• **STUDY TEXT**

In the photo accompanying this article one sees Raul Corrales, famous Cuban photographer, Fidel’s personal photographer for many years, showing some of his famous images to a group of students from Appalachian State University. A trip arranged through ASU’s outstanding Overseas Education Program. A visit with Raul was always a part of our visit at each annual workshop. We would take him a fifth of good scotch whiskey. He would show his iconic prints and discuss them giving his own personal critique
When I was teaching photography II, the second course our students took in photography, we had several critiques a semester. I always dreaded these exercises because the students were intimidated, would not speak up and it was left to me, the teacher to do most of the talking. About all I could get out of a student was some comment like,”I like it.” I secured a copy of ˆTeaching Photography,” a small pamphlet by Phillip Perkis containing observations and practices during his successful career as a photography teacher. There was a section on the Critique in the book, and it was so enlightening,so simple and straightforward, and now that I am out of the academic world seems so common, it’s shocking. Perkis did not use critiques for grading purposes so that took a lot of the stress out of it. Secondly, no one was forced to take part. The idea was that students should want to participate because the benefit was so great. The critique was not a negative experience, it should be arranged and expressed in a positive fashion. The work shown if outstanding could gain praise and maybe a bit of tweaking. If it was rough in some spots, that would be pointed out with some suggested technique or strategy for improvement. No one should get their feelings hurt by colleagues who are working to help them improve. Another aspect of the critiques was that they be honest. Nothing is more cruel than telling someone whose work is marginal that you think they do terrific work and to just keep it up. Especially when you want to say there is a workshop coming up that the student definitely needs to take.

• **WHAT YOU NEED TO DO**
Please decide whether each statement agrees with the article above, answering yes or no and quoting the deciding words. 1. Perkis used critiques for grading. 2. Students in Perkis's critiques were free not to take part. 3. The visitors brought Raul Corrales a bottle of scotch.

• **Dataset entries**
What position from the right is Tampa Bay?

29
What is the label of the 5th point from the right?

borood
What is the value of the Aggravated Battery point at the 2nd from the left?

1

• **OUTPUT OF THE EXERCISE**
1. No: "Perkis did not use critiques for grading purposes"
2. Yes: "no one was forced to take part"
3. Yes: "We would take him a fifth of good scotch whiskey."